In case you need to supply proxy configuration to BrowserStack Local, you may set the proxy
property:
"proxy": {
"host": "localhost",
"port": 3128,
"username": "foo",
"password": "bar"
}
Mocha - Ensure that the mocha.run();
is within window.onload = function () { ... }
. This ensures that our patch files are executed before the Mocha tests are run in the browser.
Jasmine - For Jasmine v1, ensure that the jasmine.getEnv().execute();
call exists within window.onload = function () { ... }
so that our patch files are executed before tests run.

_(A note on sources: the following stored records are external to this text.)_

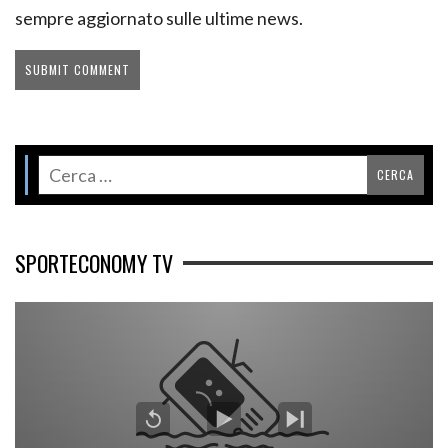
sempre aggiornato sulle ultime news.
SPORTECONOMY TV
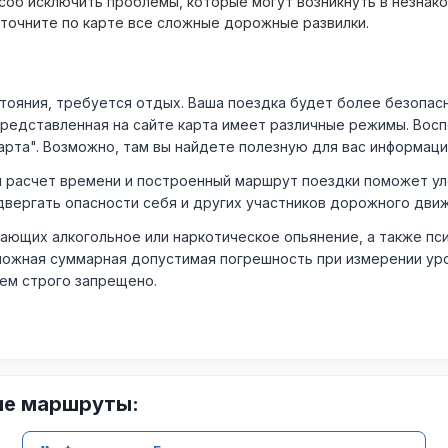
об исключить проблемы, которые могут возникнуть в незнак
уточните по карте все сложные дорожные развилки.
ния, требуется отдых. Ваша поездка будет более безопасно
Представленная на сайте карта имеет различные режимы. Вос
арта". Возможно, там вы найдете полезную для вас информаци
расчет времени и построенный маршрут поездки поможет уло
двергать опасности себя и других участников дорожного дви
ающих алкогольное или наркотическое опьянение, а также пс
ожная суммарная допустимая погрешность при измерении уровня
лем строго запрещено.
ие маршруты:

If you're getting an error EACCES open ... BrowserStackLocal
, configure npm
to install modules using something other than the default nobody
user:
npm -g config set user [user]
Another case could be that the BrowserStackLocal
binary has been partially downloaded. Try deleting node_modules/browserstack-runner/lib/BrowserStackLocal
or node_modules/browserstack-runner/lib/BrowserStackLocal.exe
in that case.
To run BrowserStack Local in debug mode
LOG_LEVEL=trace browserstack-runner --verbose
Webpack is used to generate code in browserstack-util.js
which contains browser-compatible code for node's util.inspect. This is used for serializing the user's console.log
data and sending it to the server.
To update browserstack-util.js
:
npm install -g webpack
npm run update-util
BrowserStack Runner is currently tested by running test cases defined in QUnit, Mocha, and Spine repositories.
To run tests:
npm test
To run a larger suite of tests ensuring compatibility with older versions of QUnit, etc.:
npm run test-ci
Tests are also run for every pull request, courtesy Travis CI.